Vouloir être vue et reconnue mais sans savoir moi-même ce que j’avais à montrer aux yeux du monde. Et de mes frères.

Depuis plusieurs années déjà nos rapports se sont apaisés. J’ai ma place au sein de cette fratrie. La différence d’âge avec l’ainé s’est lissée et estompée au fur et à mesure des années pour laisser place à une relation frère-soeur.

Le duo de mes autres frères a commencé à me faire de la place, à faire de la place à la femme que chaque jour j’apprends à être.

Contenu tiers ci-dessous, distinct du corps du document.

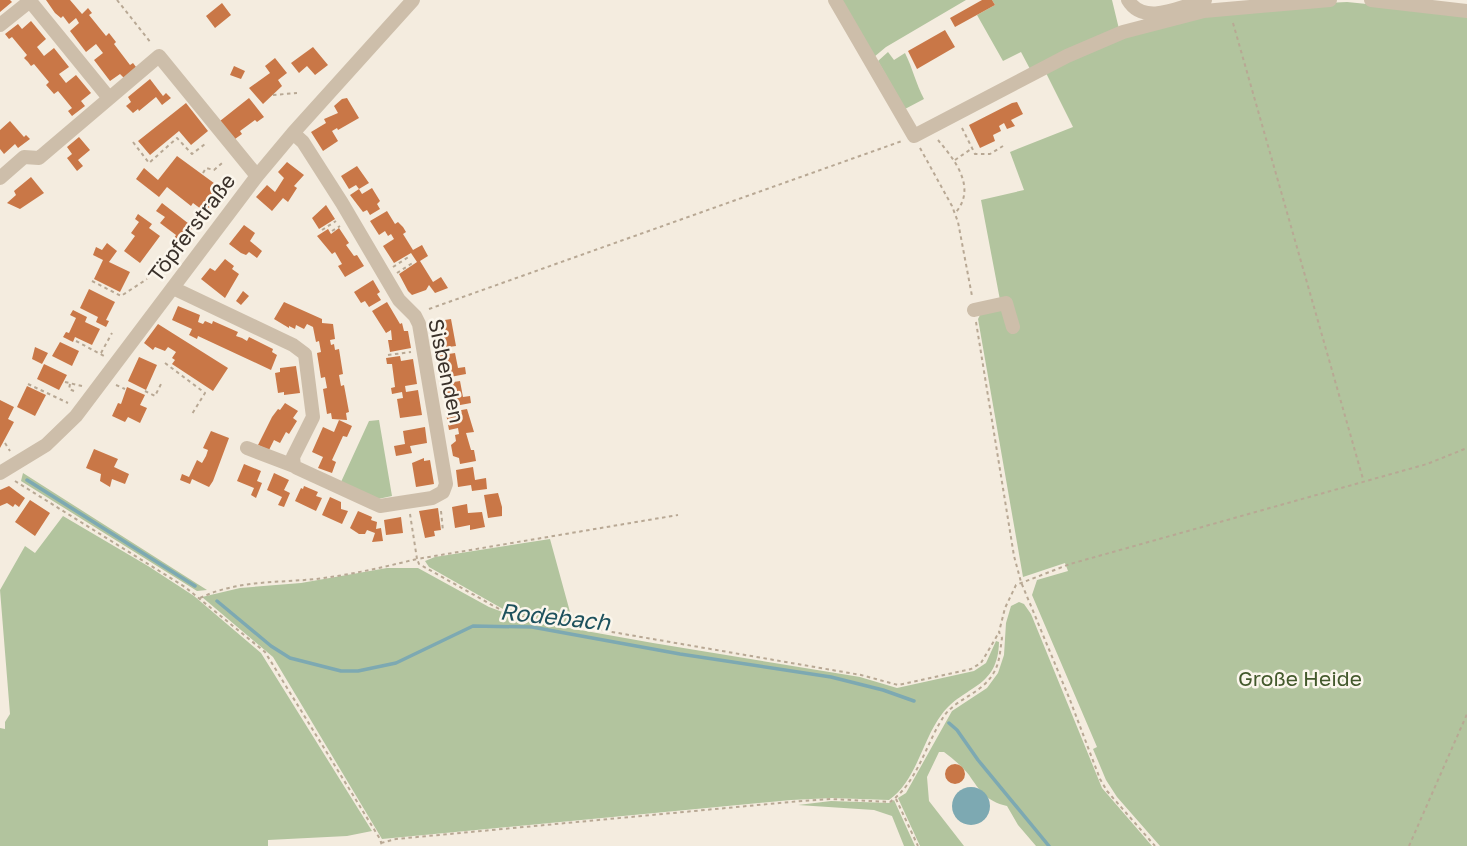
<svg xmlns="http://www.w3.org/2000/svg" width="1467" height="846" font-family="'Golos Text',sans-serif">
  <style>
    .green { fill: #b2c49e }
    .water { fill: #7da9b2 }
    .lines { fill: none; stroke-linecap: round; stroke-linejoin: round }
    .stream { stroke: #7da9b2; stroke-width: 3.5 }
    .building { fill: #c97747 }
    .path { stroke: #b8a894; stroke-width: 2; stroke-dasharray: 3.5 3.5; stroke-linecap: butt }
    .minor { stroke: #cdbeaa; stroke-width: 14 }
    .labels { text-anchor: middle; stroke-width: 5; stroke-linejoin: round; paint-order: stroke }
    .street-label { font-size: 21px; fill: #3a312a; stroke: #fbf6ec }
    .park-label { font-size: 21px; fill: #43592c; stroke: #fbf6ec }
    .water-label { font-size: 23px; font-style: italic; fill: #1d515d; stroke: #fbf6ec }
  </style>
  <rect width="100%" height="100%" fill="#f4ecdf"/>
  <path class="green" d="M 839,0 L 966,0 L 886,47 L 874,57 Z
    M 992,0 L 1112,0 L 1119,29 L 1030,69 L 1021,52 L 1003,61 L 977,15 L 995,5 Z
    M 1347,2 L 1467,14 L 1467,846 L 1160,846 L 1117,797 L 1106,780 L 1093,749 L 1097,747 L 1032,595 L 1037,580 L 1068,571 L 1065,563 L 1023,577 L 978,319 L 980,315 L 1000,300 L 981,200 L 1024,190 L 1010,152 L 1073,127 L 1045,71 L 1124,36 L 1172,21 L 1305,4 Z
    M 888,52 L 894,60 L 905,53 C 913,69 916,84 924,99 L 905,109 L 878,61 Z
    M 379,420 L 392,496 L 378,499 L 341,482 L 369,421 Z
    M 23,473 L 207,590 L 197,591 L 21,481 Z
    M 63,516 L 148,566 L 194,596 L 261,653 L 372,831 L 347,836 L 268,840 L 268,846 L 0,846 L 0,728 L 5,729 L 5,722 L 10,714 L 0,590 L 25,546 L 35,553 Z
    M 550,539 L 570,612 L 588,627 L 510,613 L 429,567 L 425,561 L 435,557 Z
    M 387,568 L 418,568 L 489,607 L 524,620 L 653,643 L 860,677 L 897,688 L 974,671 L 986,663 L 996,641 L 999,642 C 998,689 964,685 942,714 C 922,740 917,780 889,800 L 832,798 L 791,800 L 382,839 L 273,657 L 202,597 L 240,588 L 301,583 Z
    M 1019,602 L 1024,604 L 1031,614 L 1102,788 L 1152,846 L 1036,846 L 1018,825 L 1007,806 C 986,801 980,791 969,775 C 962,766 953,759 944,752 L 939,752 L 927,777 L 929,801 L 964,846 L 920,846 L 898,798 L 906,793 L 952,711 L 987,688 L 998,673 L 1004,655 L 1006,623 L 1011,606 Z
    M 894,800 L 915,846 L 904,846 L 892,816 L 874,810 L 798,805 L 831,801 L 890,803 Z"/>
  <path class="water" d="M952 806a19 19 0 1 1 38 0a19 19 0 1 1-38 0Z"/>
  <g class="lines">
    <path class="stream" d="M 27,480 L 195,586
      M 217,601 L 271,646 L 290,658 L 341,671 L 358,671 L 396,663 L 473,626 L 532,627 L 680,654 L 831,677 L 883,690 L 914,701
      M 949,723 L 957,730 L 978,760 L 1049,846"/>
  </g>
  <path class="building" d="M 0,0 L 10,0 L 12,2 L 0,12 Z
    M 46,0 L 70,0 L 82,14 L 88,8 L 92,13 L 89,15 L 106,36 L 109,33 L 116,42 L 114,44 L 130,65 L 133,63 L 136,67 L 124,78 L 120,74 L 110,81 L 94,60 L 103,53 L 96,44 L 86,52 L 70,31 L 79,23 L 76,18 L 69,24 L 63,16 L 61,18 L 55,13 Z
    M 982,0 L 992,0 L 995,5 L 955,27 L 950,18 Z
    M 222,3 L 231,15 L 215,28 L 206,16 Z
    M 31,21 L 46,39 L 37,47 L 44,56 L 54,48 L 69,67 L 59,74 L 66,83 L 76,75 L 91,93 L 81,101 L 85,106 L 72,116 L 68,111 L 72,108 L 58,91 L 54,94 L 46,85 L 49,82 L 34,64 L 31,66 L 28,62 L 24,58 L 27,55 L 12,37 L 9,39 L 5,34 L 18,24 L 22,29 Z
    M 945,30 L 955,47 L 917,69 L 908,51 Z
    M 313,47 L 328,65 L 315,75 L 307,66 L 299,73 L 291,63 Z
    M 275,58 L 287,73 L 278,80 L 282,86 L 263,104 L 249,88 L 270,73 L 265,66 Z
    M 234,66 L 245,71 L 241,79 L 230,75 Z
    M 150,79 L 163,96 L 166,93 L 171,98 L 162,105 L 156,97 L 139,111 L 138,109 L 133,113 L 126,106 L 131,102 L 128,97 Z
    M 249,98 L 264,117 L 257,122 L 255,120 L 240,131 L 242,134 L 235,139 L 220,121 Z
    M 347,98 L 359,118 L 338,130 L 337,128 L 332,131 L 338,141 L 323,151 L 311,132 L 326,123 L 324,119 L 338,113 L 334,106 L 342,99 Z
    M 1017,102 L 1023,114 L 1011,120 L 1015,126 L 1007,129 L 1004,123 L 999,126 L 1001,131 L 993,135 L 995,141 L 980,148 L 969,125 L 1012,103 Z
    M 186,103 L 208,131 L 191,145 L 179,131 L 150,155 L 138,141 Z
    M 10,121 L 24,137 L 26,135 L 30,139 L 18,148 L 15,144 L 4,154 L 0,149 L 0,130 Z
    M 79,137 L 90,150 L 78,160 L 83,166 L 77,171 L 67,158 L 72,154 L 67,147 Z
    M 177,156 L 218,186 L 214,191 L 220,196 L 205,212 L 193,203 L 191,206 L 167,187 L 159,197 L 136,179 L 144,168 L 158,180 Z
    M 287,162 L 304,175 L 294,186 L 297,188 L 288,202 L 283,198 L 272,211 L 256,197 L 267,185 L 275,192 L 284,178 L 278,172 Z
    M 357,166 L 369,183 L 359,189 L 356,185 L 349,189 L 341,176 Z
    M 31,177 L 44,193 L 20,209 L 7,203 L 16,195 L 14,191 Z
    M 372,188 L 380,201 L 377,204 L 380,209 L 370,215 L 367,210 L 363,212 L 350,195 L 359,189 L 362,194 Z
    M 162,203 L 193,227 L 181,246 L 173,240 L 176,235 L 160,223 L 165,217 L 156,211 Z
    M 326,205 L 335,219 L 319,229 L 312,218 Z
    M 387,211 L 395,224 L 398,222 L 403,227 L 406,232 L 403,234 L 413,250 L 422,245 L 428,256 L 420,261 L 433,282 L 441,277 L 448,288 L 435,293 L 429,285 L 426,290 L 412,295 L 408,291 L 399,274 L 417,262 L 411,253 L 394,263 L 383,246 L 394,239 L 391,234 L 388,236 L 385,231 L 379,235 L 370,221 Z
    M 138,214 L 152,224 L 149,228 L 160,236 L 140,263 L 124,251 L 135,236 L 131,233 L 139,222 L 135,219 Z
    M 244,225 L 255,233 L 250,241 L 262,251 L 257,258 L 249,252 L 246,255 L 241,253 L 229,244 Z
    M 339,228 L 349,243 L 346,245 L 354,256 L 357,255 L 364,266 L 345,277 L 338,266 L 342,264 L 335,252 L 332,254 L 317,236 L 328,229 L 331,234 Z
    M 107,243 L 117,251 L 109,262 L 130,272 L 120,292 L 94,279 L 103,260 L 93,255 L 96,247 L 102,250 Z
    M 225,259 L 234,266 L 232,269 L 239,274 L 225,298 L 201,279 L 210,268 L 215,271 Z
    M 373,280 L 380,292 L 377,294 L 381,300 L 369,307 L 365,301 L 361,303 L 354,292 Z
    M 89,289 L 115,302 L 106,320 L 109,321 L 106,327 L 96,322 L 98,317 L 80,308 Z
    M 243,291 L 249,296 L 241,305 L 236,301 Z
    M 284,302 L 322,319 L 322,323 L 333,324 L 335,339 L 330,340 L 331,345 L 334,344 L 335,350 L 339,349 L 343,374 L 339,375 L 341,386 L 344,385 L 349,412 L 346,413 L 347,420 L 332,419 L 331,413 L 327,414 L 323,389 L 327,388 L 325,377 L 321,378 L 317,353 L 321,352 L 319,341 L 316,342 L 313,327 L 307,324 L 304,329 L 296,325 L 295,329 L 289,326 L 289,328 L 274,319 Z
    M 387,302 L 400,324 L 402,323 L 404,331 L 408,331 L 411,348 L 390,352 L 388,340 L 392,340 L 391,330 L 386,333 L 372,311 Z
    M 178,306 L 200,315 L 198,322 L 203,324 L 205,321 L 212,324 L 213,321 L 238,332 L 236,336 L 242,338 L 247,341 L 249,337 L 273,349 L 272,352 L 277,355 L 271,370 L 198,336 L 197,339 L 189,335 L 192,329 L 172,320 Z
    M 73,310 L 87,317 L 85,322 L 100,329 L 92,345 L 75,337 L 73,342 L 63,337 L 66,332 L 69,333 L 76,318 L 70,315 Z
    M 451,319 L 456,346 L 441,348 L 440,343 L 435,344 L 432,322 Z
    M 158,324 L 228,368 L 213,391 L 172,364 L 175,360 L 172,358 L 176,352 L 168,347 L 165,351 L 155,347 L 153,350 L 144,343 Z
    M 60,342 L 79,351 L 72,366 L 52,356 Z
    M 35,347 L 48,353 L 42,364 L 32,359 Z
    M 455,353 L 458,368 L 465,367 L 466,374 L 450,377 L 449,370 L 439,371 L 436,356 Z
    M 400,356 L 401,361 L 413,359 L 417,384 L 405,386 L 406,392 L 418,390 L 422,415 L 400,418 L 397,399 L 403,398 L 402,392 L 392,394 L 391,388 L 395,387 L 392,364 L 387,364 L 386,358 Z
    M 139,357 L 157,365 L 146,390 L 128,381 Z
    M 44,364 L 67,375 L 59,390 L 37,379 Z
    M 296,366 L 300,393 L 284,395 L 284,392 L 278,393 L 275,373 L 280,372 L 280,368 Z
    M 460,381 L 463,397 L 470,396 L 471,403 L 455,406 L 454,398 L 444,400 L 441,384 Z
    M 27,386 L 46,395 L 35,416 L 17,407 Z
    M 127,387 L 145,395 L 140,405 L 147,408 L 140,423 L 128,417 L 125,422 L 112,416 L 118,403 L 121,404 Z
    M 0,400 L 14,407 L 8,419 L 14,422 L 0,448 Z
    M 285,403 L 298,411 L 293,418 L 297,421 L 289,434 L 286,432 L 280,443 L 274,440 L 269,450 L 258,445 L 272,417 L 278,409 L 280,410 Z
    M 467,409 L 474,432 L 466,433 L 471,450 L 474,450 L 476,461 L 460,464 L 459,458 L 453,456 L 451,445 L 456,441 L 455,435 L 459,434 L 458,428 L 449,430 L 446,413 Z
    M 339,420 L 352,426 L 347,437 L 343,436 L 332,460 L 336,462 L 332,473 L 318,468 L 323,457 L 312,452 L 323,427 L 334,432 Z
    M 425,427 L 427,443 L 410,446 L 412,453 L 396,456 L 394,446 L 405,444 L 403,431 Z
    M 211,431 L 229,438 L 213,481 L 209,487 L 192,479 L 190,484 L 180,480 L 182,474 L 189,477 L 197,460 L 202,463 L 206,456 L 208,450 L 203,448 Z
    M 94,449 L 118,459 L 114,467 L 129,474 L 125,484 L 112,479 L 110,487 L 100,481 L 101,474 L 86,468 Z
    M 424,458 L 424,461 L 430,460 L 434,484 L 416,487 L 412,463 Z
    M 244,464 L 261,471 L 257,481 L 262,483 L 256,498 L 251,495 L 254,488 L 237,481 Z
    M 473,467 L 475,480 L 486,478 L 487,489 L 472,491 L 471,485 L 458,487 L 456,470 Z
    M 274,473 L 289,480 L 284,490 L 290,493 L 284,507 L 278,505 L 282,497 L 267,490 Z
    M 9,486 L 25,498 L 19,507 L 15,504 L 13,507 L 7,503 L 0,506 L 0,490 Z
    M 304,486 L 318,492 L 316,496 L 322,498 L 316,511 L 295,501 L 301,488 L 303,489 Z
    M 498,493 L 502,507 L 502,516 L 488,518 L 484,495 Z
    M 330,497 L 341,502 L 341,509 L 348,511 L 342,524 L 322,515 Z
    M 30,500 L 50,513 L 35,536 L 15,522 Z
    M 467,504 L 468,513 L 482,512 L 485,527 L 470,530 L 470,525 L 455,528 L 452,507 Z
    M 438,508 L 441,530 L 434,531 L 435,536 L 425,538 L 419,511 Z
    M 358,511 L 372,517 L 371,520 L 377,522 L 376,529 L 381,528 L 383,541 L 372,542 L 375,533 L 367,530 L 365,534 L 359,534 L 350,528 Z
    M 401,517 L 403,533 L 386,535 L 384,520 Z
    M945 774a10 10 0 1 1 20 0a10 10 0 1 1-20 0Z"/>
  <g class="lines">
    <path class="path" d="M 117,0 L 151,43
      M 1233,23 L 1363,479
      M 273,95 L 297,93
      M 962,128 L 975,154 L 990,154 L 1003,146
      M 938,140 C 954,159 977,187 956,212
      M 133,142 L 149,163 L 177,138 L 192,154 L 205,144
      M 920,148 L 952,206 L 958,222 L 972,296
      M 955,160 L 971,149
      M 203,173 L 206,168 L 214,170 L 222,163
      M 322,230 L 336,221
      M 332,231 L 340,226
      M 393,267 L 410,256
      M 397,273 L 414,262
      M 92,281 L 121,296 L 147,279
      M 429,309 L 902,141
      M 976,322 L 1014,556 L 1021,582 L 1070,700 L 1100,779 L 1107,791 L 1155,846
      M 76,341 L 104,356
      M 101,353 L 112,333
      M 388,355 L 411,352
      M 165,363 L 205,393 L 192,414
      M 65,382 L 82,386
      M 28,384 L 68,403
      M 70,384 L 69,389 L 74,391
      M 116,385 L 125,389
      M 145,391 L 155,396 L 162,382
      M 5,443 L 10,451
      M 15,481 L 185,587 L 265,652 L 380,839 L 382,846
      M 441,511 L 443,531
      M 410,514 L 417,559 L 678,515
      M 200,598 C 237,580 277,583 316,579 C 350,575 384,567 417,559 L 419,564 L 508,614 L 861,675 L 898,685 L 971,669 L 981,663 L 998,634
      M 896,799 L 918,846
      M 381,843 L 396,839 L 790,802 L 831,799 L 890,802 C 918,782 926,743 944,716 C 957,698 981,694 993,674 C 1000,663 1000,651 1002,638 L 999,632 L 1005,608 L 1016,585 L 1070,564 L 1427,464 L 1467,448
      M 1409,846 L 1467,714"/>
    <path class="minor" d="M 835,0 L 914,136 L 1067,56 L 1123,32 L 1204,11 L 1330,0
      M 1128,0 C 1144,27 1182,6 1205,0
      M 1371,0 L 1467,11
      M 0,25 L 30,1 L 109,98
      M 0,178 L 24,157 L 39,158 L 159,56 L 257,176
      M 173,288 L 293,345 L 305,354 L 313,417 L 293,457 L 294,466 L 297,468 L 380,506 L 432,498 L 443,492 L 446,484 L 419,324 L 415,316 L 399,300 L 342,203 L 303,142 L 293,133
      M 974,310 L 1006,303 L 1013,327
      M 247,448 L 294,466
      M 0,473 L 46,445 L 76,416 L 257,176 L 293,133 L 413,0"/>
  </g>
  <g class="labels">
    <g class="street-label">
      <text transform="translate(192 228) rotate(-53)" y="7">Töpferstraße</text>
      <text transform="translate(446 371) rotate(78)" y="7">Sisbenden</text>
    </g>
    <g class="park-label">
      <text x="1300" y="686">Große Heide</text>
    </g>
    <g class="water-label">
      <text transform="translate(555 617) rotate(6)" y="8">Rodebach</text>
    </g>
  </g>
</svg>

Et surtout, je crois pouvoir dire que j’ai ma place de sœur, sans ce sentiment de culpabilité et de non légitimité qui m’a accompagné toute mon enfance et mon adolescence.

Les années et le temps qui passent ont cela pour eux : ils nous permettent d’avoir l’opportunité de changer les relations et les rapports avec nos proches, en même temps que nous changeons de regard sur nous-même et que nous gagnons à trouver notre place.